Urn extraction with replacement and order of the extraction

Question

Suppose we have an urn with 5 balls: 3 green and 2 red. What is the probability of extracting green-red-green (in this order, putting back each ball after the extraction)? Is it different or the same as the probability of extracting 2 green and 1 red (again, putting the ball back in after each extraction)?

I would compute one of these two probabilities as just $3/5\times 3/5 \times 2/5$, but I'm not sure which.

Answer 1

It seems you may not understand the combinatorial approaches. Maybe a simulation (in R) will help:

Let Green=1 and Red = 2. Let urn=c(1,1,1,2,2). Use the sample procedure in R to sample three balls from the urn with replacement, and note whether the sequence was exactly 121

samp = sample(urn,3,rep=T); samp
[1] 1 2 1
samp==c(1,2,1)
[1] TRUE TRUE TRUE
sum(samp==c(1,2,1)) == 3
[1] TRUE   # YES, we got '121'

samp = sample(urn,3,rep=T); samp
[1] 2 1 2
samp==c(1,2,1)
[1] FALSE FALSE FALSE
sum(samp==c(1,2,1)) == 3
[1] FALSE # NO, not `121`

Iterate a million times.
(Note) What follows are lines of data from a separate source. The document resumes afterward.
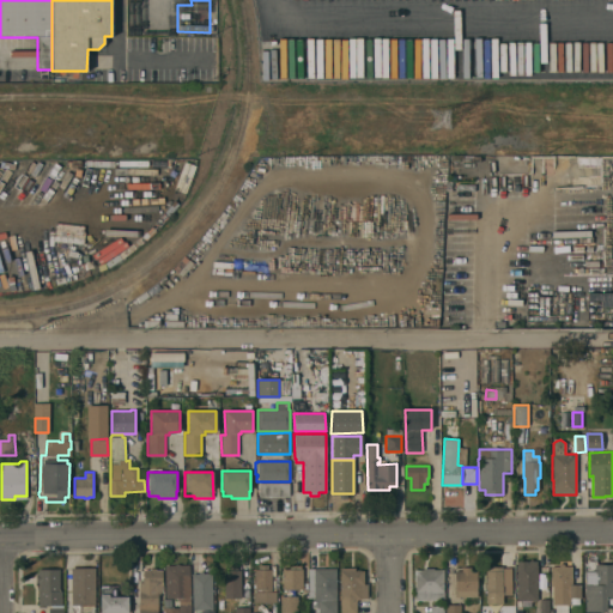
[(259,497),(259,483),(289,483),(289,497),(259,497)]
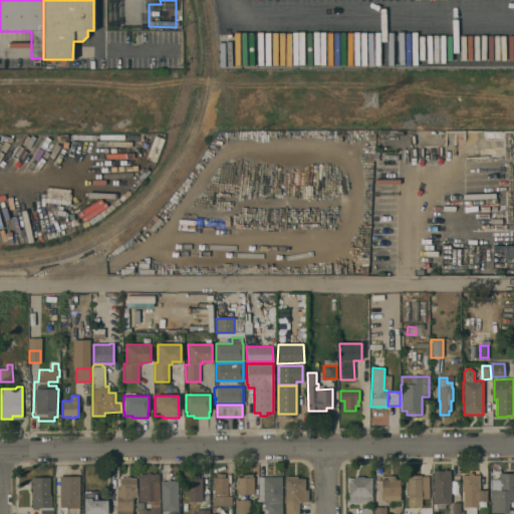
[(434,470),(450,470),(450,474),(451,474),(451,480),(459,480),(458,494),(451,494),(451,504),(433,504),(434,470)]
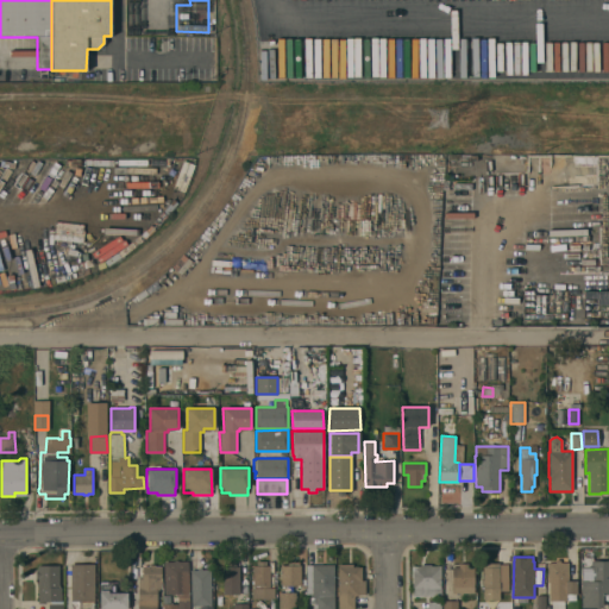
[(581,566),(583,566),(583,557),(592,557),(592,560),(608,560),(608,594),(603,595),(603,607),(582,608),(581,566)]
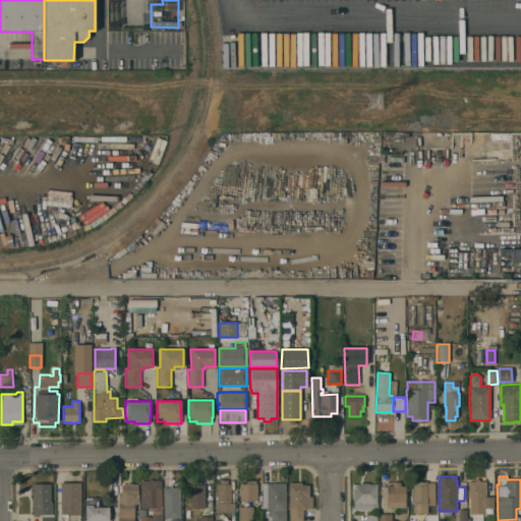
[(161,520),(138,520),(138,516),(139,516),(139,509),(140,509),(139,480),(149,480),(149,479),(152,479),(152,480),(161,479),(161,520)]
The fraction of TRUEs is almost exactly $18/125,$ as in the first formula.

set.seed(2022)
# Denote G = 1; R = 2
urn = c(1,1,1,2,2)
grg = replicate(10^6, 
       sum(sample(urn,3,rep=T)==c(1,2,1))==3)
mean(grg)
[1] 0.14406
18/125
[1] 0.144

If we iterate again, noting just whether we got two green balls (regardless of order), we get almost exactly $18/125$ as in the the second formula.

two.g = replicate(10^6, 
        sum(sample(urn,3,rep=T)==1))
mean(two.g==2)
[1] 0.432297
54/125
[1] 0.432

Alternatively, if you know about binomial distributions, the second formula gives a binomial probability.

Dpecifically, if $G$ is the number of green balls in $n=3$ draws with replacement from an urn with $p = 3/5$ green balls, then $G \sim \mathsf{Binom}(n,p).$ And by the binomial PDF the answer is the same.

dbinom(2, 3, 3/5)
[1] 0.432